The ban goes into effect immediately and will continue until the end of the “national epidemic”.

In addition, wildlife breeding centres will be quarantined, regulations strictly enforced, and the public warned not to eat wild game products, according to the orders backed by three government agencies.

“Consumers should fully understand the health risks of eating wild animals, avoid ‘game meat’, and eat healthily,” the agencies – the State Administration for Market Regulation, the Ministry of Agriculture and Rural Affairs, and National Forestry and Grassland Administration – said in a statement on Sunday.

The move follows a call from 19 leading scientists for the “elimination of the consumption and trade of wild animals”, published on the Twitter-like platform Weibo on Friday.


The group said various emerging infectious diseases had been linked to animals in recent years, including severe acute respiratory syndrome (Sars), H7N9 bird flu, and Middle East respiratory syndrome.

“Controlling or even eliminating wild animal food and its related trade is not only necessary for ecological protection, but also of great significance in controlling risks to public health,” the group said, adding that the risk of disease transmission grew with increased contact between wild animals and humans.

Scientists debate whether coronavirus came from bats or snakes

Links between game meat or the handling of wildlife and the Wuhan coronavirus have been suspected since the early days of the outbreak, when many of the initial patients with pneumonia-like symptoms were found to have worked or lived near the city’s Huanan Wholesale Seafood Market.

The market, which reportedly sold exotic game meats in addition to seafood, was closed on January 1.

The link between the virus and wild animals sold at a seafood market was confirmed on Wednesday by Gao Fu, director general of the Chinese Centre for Disease Control and Prevention.


The outbreak has similarities with Sars in 2002-03, which was linked to civets sold at a wet market in Guangdong province near Hong Kong.

Studies indicate that the Wuhan and Sars viruses share a common ancestor – a betacoronavirus found in bats. However, that virus could not be transmitted to humans without an intermediary.


Researchers are still trying to work out which animal is responsible for the spread of the Wuhan coronavirus.

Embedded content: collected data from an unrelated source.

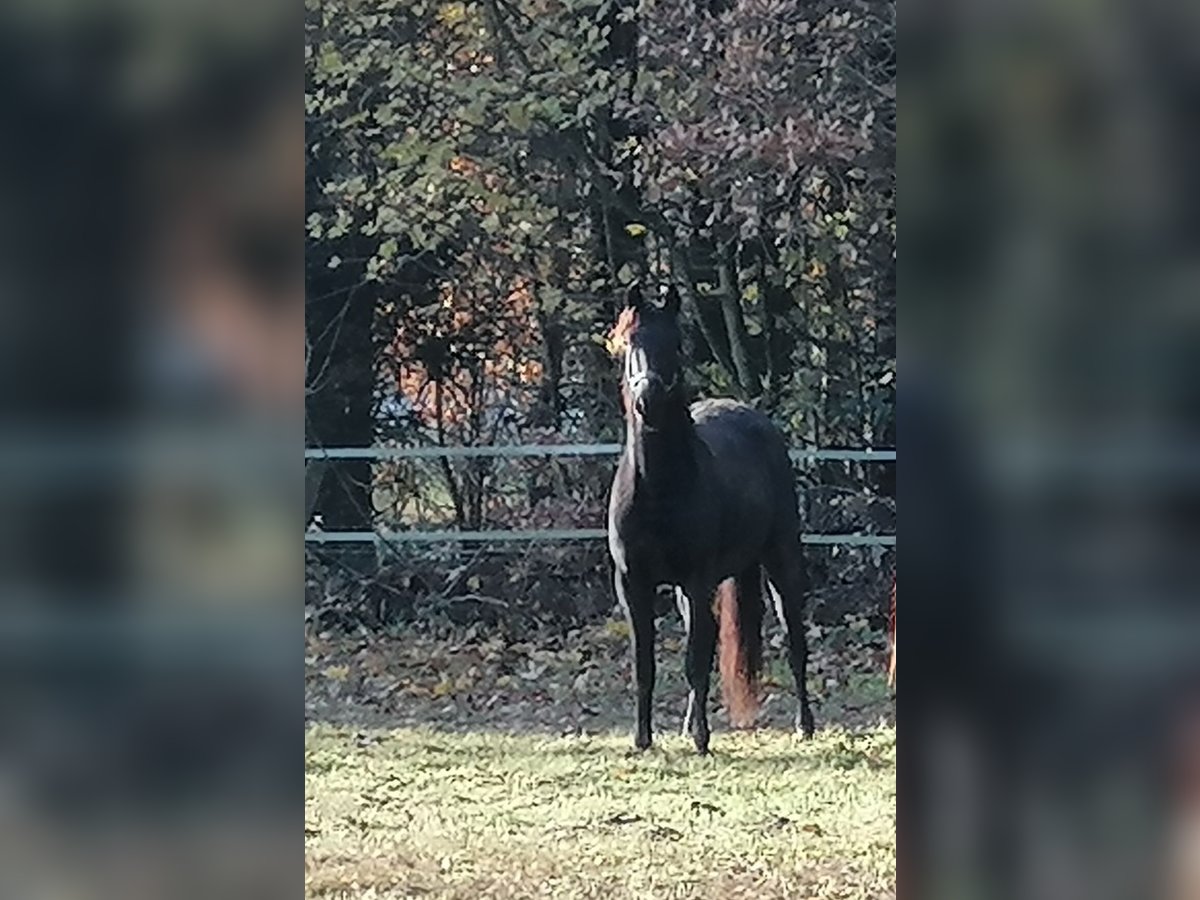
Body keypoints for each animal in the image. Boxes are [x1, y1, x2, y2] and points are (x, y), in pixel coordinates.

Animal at [604, 283, 811, 753]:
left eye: (675, 344)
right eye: (630, 342)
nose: (647, 401)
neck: (658, 489)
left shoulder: (697, 580)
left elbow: (694, 660)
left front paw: (701, 739)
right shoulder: (633, 584)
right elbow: (645, 663)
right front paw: (643, 739)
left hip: (780, 561)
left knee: (793, 637)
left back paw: (804, 724)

Last week, a study released by a group of Chinese scientists suggested that the virus might have made its first jump to a human from a snake, which, if correct, would be the first time a reptile was the host for this kind of pathogen.

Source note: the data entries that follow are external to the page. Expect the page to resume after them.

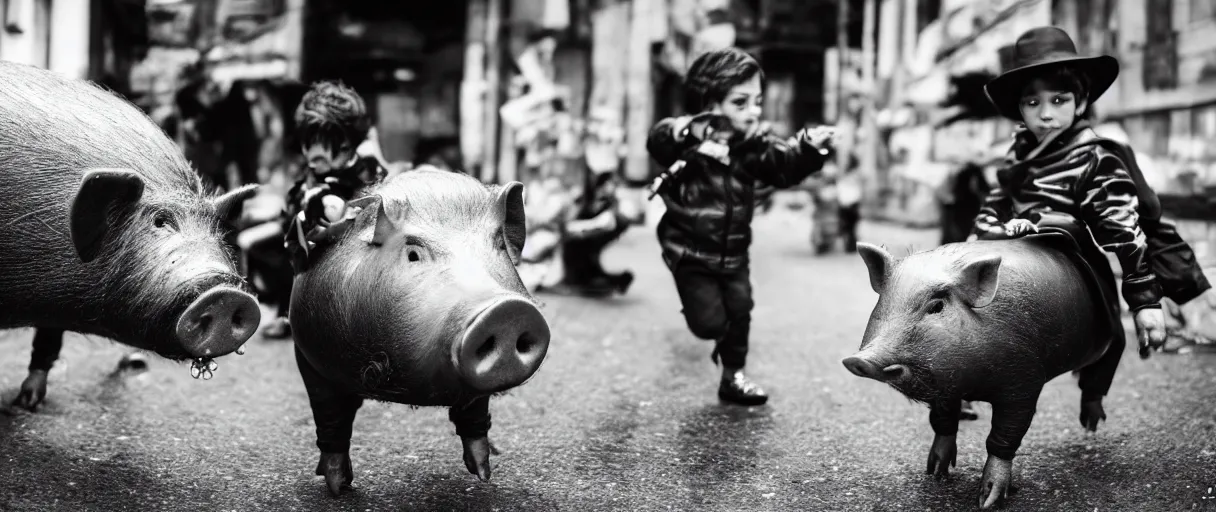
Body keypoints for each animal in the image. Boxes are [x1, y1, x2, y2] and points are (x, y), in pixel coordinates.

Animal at [286, 166, 549, 493]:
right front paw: (339, 489)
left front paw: (484, 476)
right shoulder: (309, 358)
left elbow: (474, 409)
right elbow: (331, 417)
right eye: (413, 254)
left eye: (499, 245)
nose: (507, 310)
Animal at [841, 221, 1123, 508]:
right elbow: (943, 421)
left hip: (1112, 329)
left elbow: (1006, 432)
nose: (857, 361)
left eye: (936, 306)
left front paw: (987, 500)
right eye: (883, 301)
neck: (972, 384)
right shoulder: (945, 385)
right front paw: (935, 473)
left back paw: (1091, 427)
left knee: (1105, 366)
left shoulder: (1026, 382)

Chinese online host apologises for travel show plug for tasty bats

While the wildlife ban aims to minimise further infections from animal hosts, enforcing existing licensing rules related to wildlife has long proved a challenge, according to Liu Yidan, a volunteer for animal rights group Let Migratory Birds Fly.

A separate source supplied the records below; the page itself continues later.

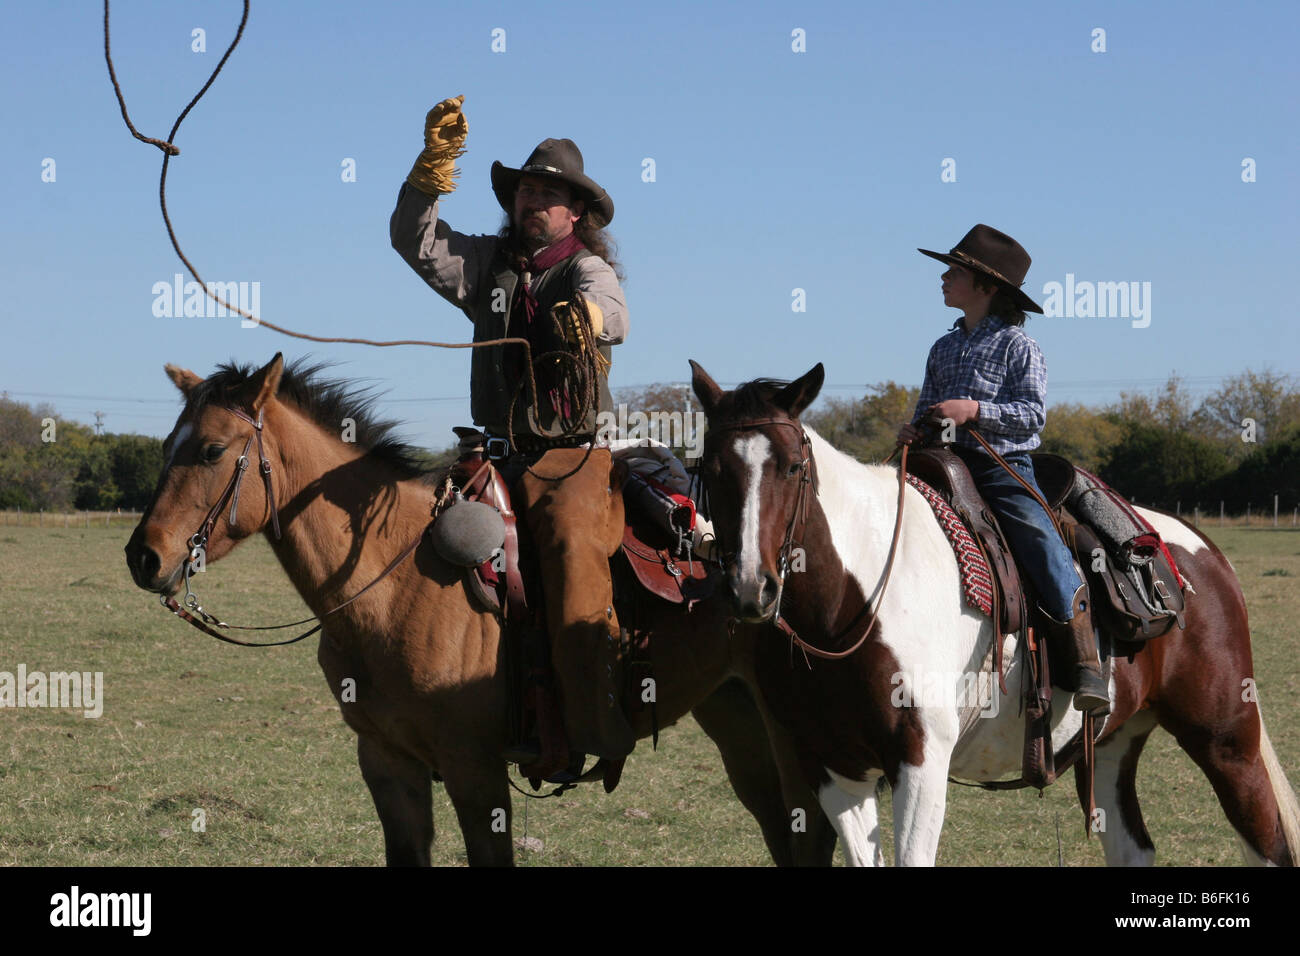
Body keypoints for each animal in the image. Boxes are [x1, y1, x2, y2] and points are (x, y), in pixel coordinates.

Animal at [122, 356, 832, 868]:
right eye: (168, 445)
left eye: (212, 450)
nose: (143, 557)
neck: (396, 584)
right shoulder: (388, 767)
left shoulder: (476, 773)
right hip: (735, 715)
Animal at [691, 358, 1300, 868]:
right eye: (711, 469)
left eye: (793, 466)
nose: (752, 588)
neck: (853, 602)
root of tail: (1199, 551)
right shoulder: (832, 769)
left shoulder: (920, 762)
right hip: (1113, 740)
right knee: (1133, 847)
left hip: (1226, 738)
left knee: (1267, 841)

Liu said it had been hard to tell and monitor whether shops selling exotic animals purportedly bred under licence had been trapped.

“Last year we reported about a farm in Huangshan, Anhui province, where we saw hundreds of civet cats ... Many of their legs were broken by traps and they were kept in cages,” she said.

The farm owner had a licence to rear the species, which was linked to the Sars outbreak, and insisted the operations were legal.


But the main concern was what would happen if officials reinstated the wildlife trade after the outbreak was over, leaving the door open for another disease, she said.

“If they only ban sales temporarily, it does not solve the issue for good,” Liu said.